WHAT NEEDS TO BE DONE. Only the lines from the one containing "exposure_s: 1/1000" through the last line of the data below belong in your answer, copied exactly and without pictures.

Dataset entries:
──────

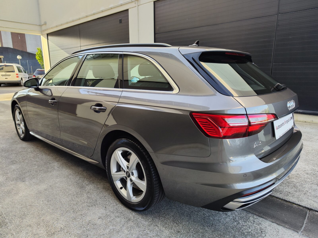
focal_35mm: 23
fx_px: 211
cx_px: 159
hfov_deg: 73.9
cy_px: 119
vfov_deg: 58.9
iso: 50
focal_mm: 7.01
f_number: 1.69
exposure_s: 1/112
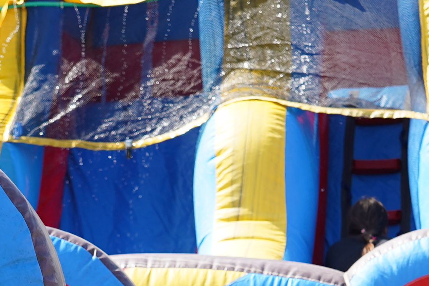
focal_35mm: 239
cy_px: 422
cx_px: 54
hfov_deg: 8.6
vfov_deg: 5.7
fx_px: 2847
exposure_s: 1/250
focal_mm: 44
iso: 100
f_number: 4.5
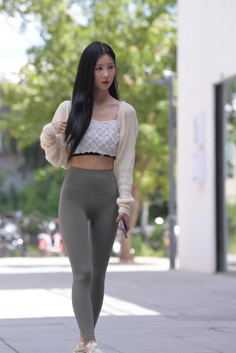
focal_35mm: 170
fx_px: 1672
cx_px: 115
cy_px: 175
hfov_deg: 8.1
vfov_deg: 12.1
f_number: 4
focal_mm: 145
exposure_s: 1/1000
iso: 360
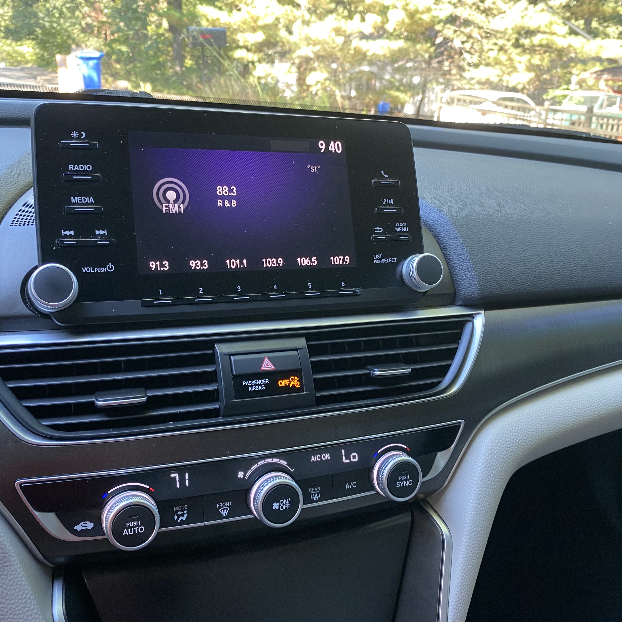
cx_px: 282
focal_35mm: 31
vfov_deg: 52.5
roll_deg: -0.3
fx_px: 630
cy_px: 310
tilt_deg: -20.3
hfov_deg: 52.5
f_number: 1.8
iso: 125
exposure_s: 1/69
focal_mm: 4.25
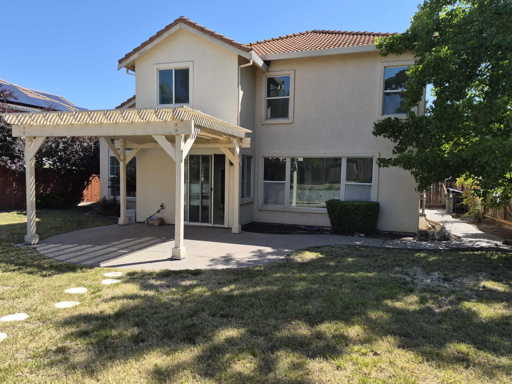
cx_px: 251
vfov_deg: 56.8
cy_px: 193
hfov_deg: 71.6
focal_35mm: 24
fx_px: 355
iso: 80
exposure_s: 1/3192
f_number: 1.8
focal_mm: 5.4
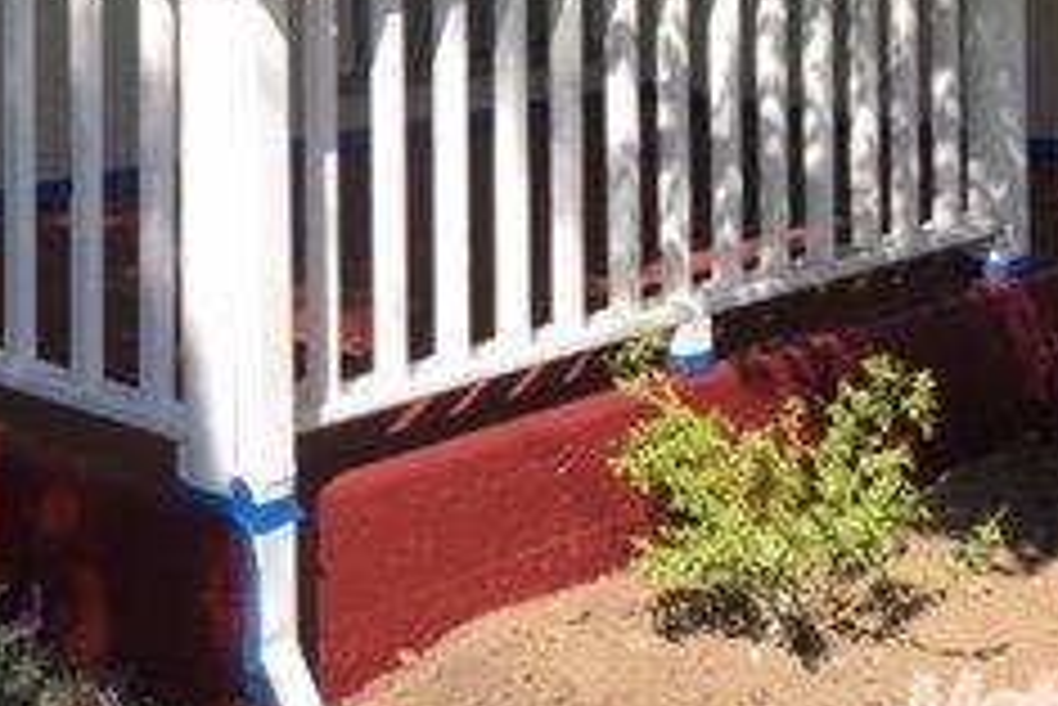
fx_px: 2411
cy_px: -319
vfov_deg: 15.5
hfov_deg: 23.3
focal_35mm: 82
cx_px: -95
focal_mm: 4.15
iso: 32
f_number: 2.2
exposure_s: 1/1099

──────

YOUR SOLUTION.
exposure_s: 1/1000
iso: 360
cx_px: 282
focal_35mm: 31
vfov_deg: 52.5
roll_deg: -0.3
fx_px: 630
cy_px: 310
tilt_deg: -20.3
hfov_deg: 52.5
f_number: 1.8
iso: 125
exposure_s: 1/69
focal_mm: 4.25
cx_px: 251
vfov_deg: 56.8
cy_px: 193
hfov_deg: 71.6
focal_35mm: 24
fx_px: 355
iso: 80
exposure_s: 1/3192
f_number: 1.8
focal_mm: 5.4
fx_px: 2411
cy_px: -319
vfov_deg: 15.5
hfov_deg: 23.3
focal_35mm: 82
cx_px: -95
focal_mm: 4.15
iso: 32
f_number: 2.2
exposure_s: 1/1099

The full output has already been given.